The phrase ἐν τῷ ἀποστρέφειν ("by turning") at v. 26 is an articular infinitive of attendant means: God's blessing of the audience consists in turning them from their wicked ways. Peter does not promise blessing as a reward for repentance but defines the blessing as repentance itself—an extraordinary inversion. The Abrahamic blessing of Gen 22:18 is realized precisely as moral and spiritual liberation, not as deliverance from Roman occupation or temple decline. The passage thus closes Acts 3 with the same theological move it opened with: the man who could not enter the temple is given the legs to enter; the people who cannot turn from their sins are given the Servant by whose sending they may turn.
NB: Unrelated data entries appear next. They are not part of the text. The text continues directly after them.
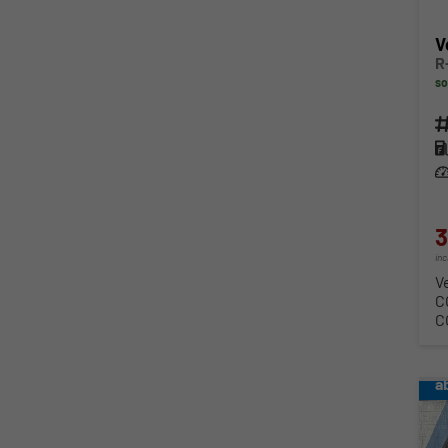
V
R
so
Fahr
Kra
Lei
3
in
V
C
C
a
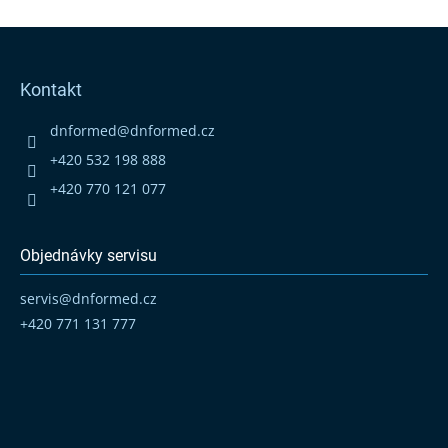
Z
á
p
Kontakt
a
t
dnformed
@
dnformed.cz
í
+420 532 198 888
+420 770 121 077
Objednávky servisu
servis
@
dnformed.cz
+420 771 131 777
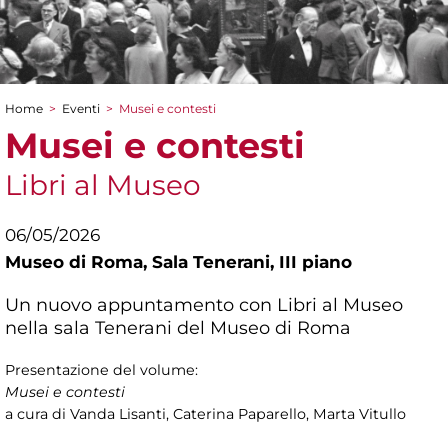
Home
>
Eventi
>
Musei e contesti
Tu sei qui
Musei e contesti
Libri al Museo
06/05/2026
Museo di Roma,
Sala Tenerani, III piano
Un nuovo appuntamento con Libri al Museo
nella sala Tenerani del Museo di Roma
Presentazione del volume:
Musei e contesti
a cura di Vanda Lisanti, Caterina Paparello, Marta Vitullo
The vocative ὑμεῖς ἐστε ("you are") at v. 25 is emphatic. Peter does not detach his audience from their heritage; he doubles down on it. They are sons of the prophets, sons of the covenant, recipients of the firstfruits sending of the Servant. The pastoral wisdom is profound: repentance is reframed not as exit from one's identity but as entry into its true fulfillment. Israel's covenant heritage is not the obstacle to faith but its premise.
The Servant is sent first to those who put Him to death. The covenant Peter calls them to enter is the very covenant they are already in—now coming to its true Prophet, its true Seed, and its true blessing.
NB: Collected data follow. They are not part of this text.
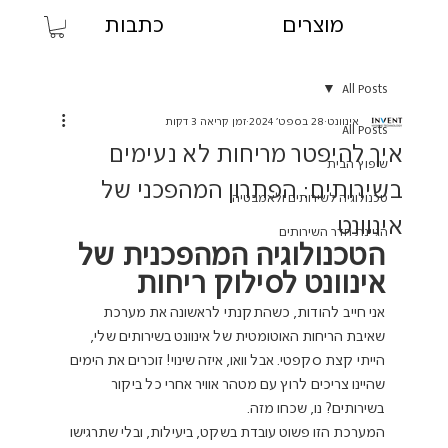
מוצרים
כתבות
All Posts
אינוונט
28 בספט׳ 2024
זמן קריאה 3 דקות
All Posts
איך להיפטר מריחות לא נעימים
שיפוץ הבית
בשירותים: הפתרון המהפכני של
טכנולוגיה לשירותים ולאמבטיה
אינוונט
הגיינת חדר השירותים
הטכנולוגיה המהפכנית של 
אינוונט לסילוק ריחות
אני חייב להודות, כשהתקנתי לראשונה את מערכת 
שאיבת הריחות האוטומטית של אינוונט בשירותים שלי, 
הייתי קצת סקפטי. אבל וואו, איזה שינוי! זוכרים את הימים 
שהיינו צריכים לרוץ עם מטהר אוויר אחרי כל ביקור 
בשירותים? נו, שכחו מזה.
המערכת הזו פשוט עובדת בשקט, ביעילות, ובלי שתרגישו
Hebrew of Deut 18:15: נָבִיא מִקִּרְבְּךָ מֵאַחֶיךָ כָּמֹנִי יָקִים לְךָ יְהוָה אֱלֹהֶיךָ ("Yahweh your God will raise up for you a prophet from your midst, from your brothers, like me"). LSB renders Yahweh in Peter's citation at v. 22, exposing that the Prophet whom Israel must heed comes by the speech and act of Yahweh Himself—and that the One Peter has just identified (vv. 13-15) as the Servant raised from the dead is that Prophet. Gen 22:18 (Hebrew וְהִתְבָּרֲכוּ בְזַרְעֲךָ כֹּל גּוֹיֵי הָאָרֶץ) is the universal-blessing promise; LSB's "in your seed all the families of the earth shall be blessed" preserves the singular "seed" that Paul will exegete christologically at Gal 3:16. The healing of the lame man at the temple gate at the start of the chapter fulfills Isa 35:6 LXX (τότε ἁλεῖται ὡς ἔλαφος ὁ χωλός, "then the lame shall leap like a deer")—the eschatological-restoration sign that frames Peter's whole sermon.
"Yahweh" for κύριος in v. 22 — restoring the divine name in the Deuteronomy citation makes visible that the Prophet-like-Moses is raised up by Yahweh Himself, the same Yahweh whose name v. 16 declared has strengthened the lame man.
"Servant" for παῖδα in v. 26 — preserving the Isaianic Servant-of-Yahweh resonance (Isa 52:13–53:12 LXX uses παῖς) rather than smoothing to "Son" (KJV/older translations). Peter has already used the same title at v. 13.
"Utterly destroyed" for ἐξολεθρευθήσεται in v. 23 — preserves the LXX intensive compound with full force. Softer renderings like "cut off" (NIV) or "destroyed" (ESV) lose the karet-covenant-curse weight Peter is invoking.
"Wicked ways" for πονηριῶν in v. 26 — preserves the active malice of πονηρία rather than the morally weaker "iniquities" or "sins." Peter is not addressing inadvertent failure but settled wickedness, including the rejection of the Servant.